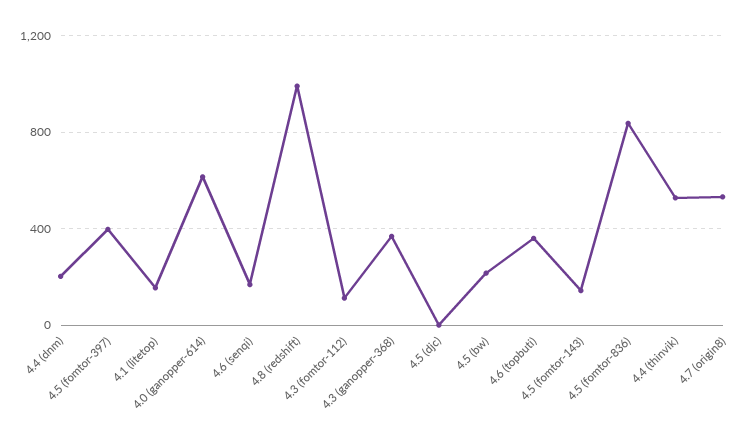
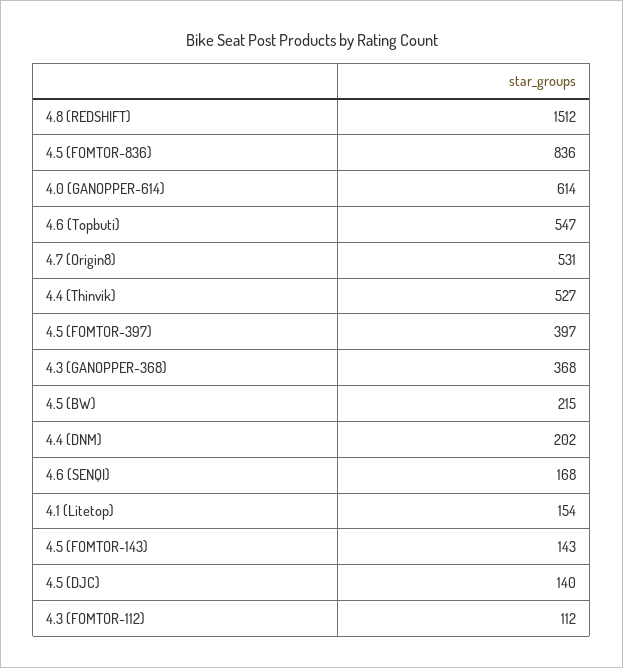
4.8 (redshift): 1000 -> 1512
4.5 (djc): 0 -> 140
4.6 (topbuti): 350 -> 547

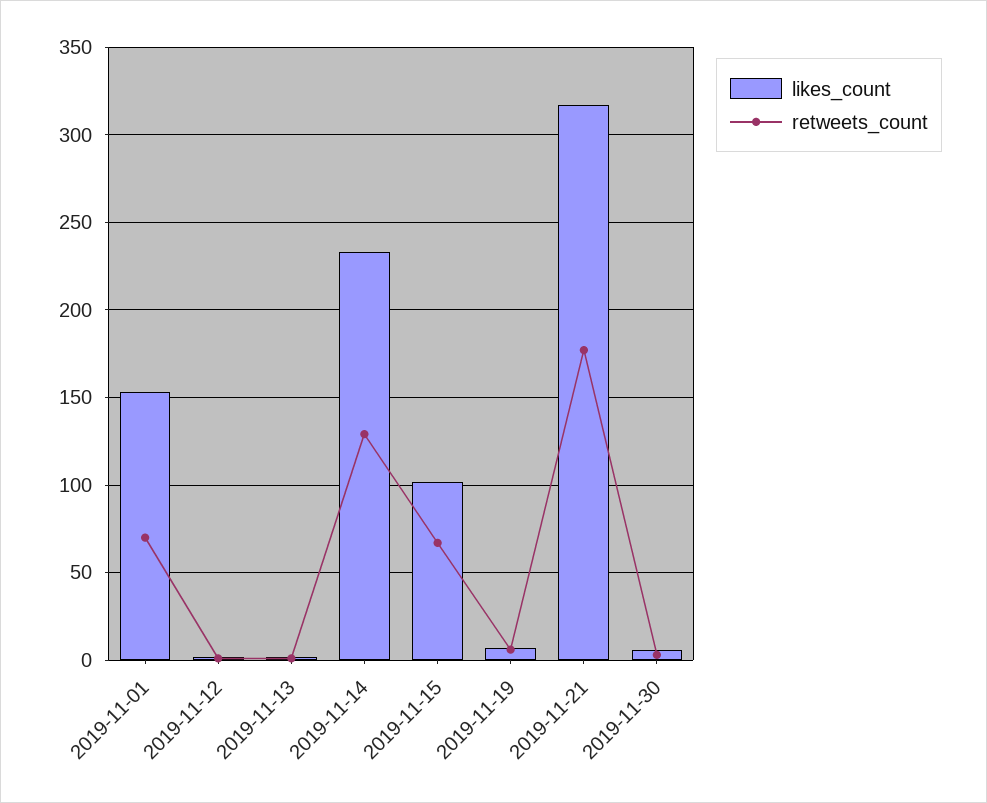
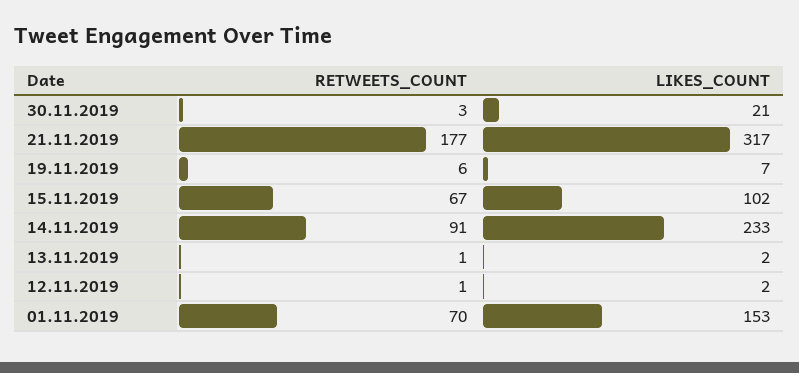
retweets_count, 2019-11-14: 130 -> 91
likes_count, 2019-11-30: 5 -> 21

━━━━━━

Exercise requirements:
The pictures stay out; please reproduce everything else in the entries exactly.

Solution for this task:
4.8 (redshift): 1000 -> 1512
4.5 (djc): 0 -> 140
4.6 (topbuti): 350 -> 547

retweets_count, 2019-11-14: 130 -> 91
likes_count, 2019-11-30: 5 -> 21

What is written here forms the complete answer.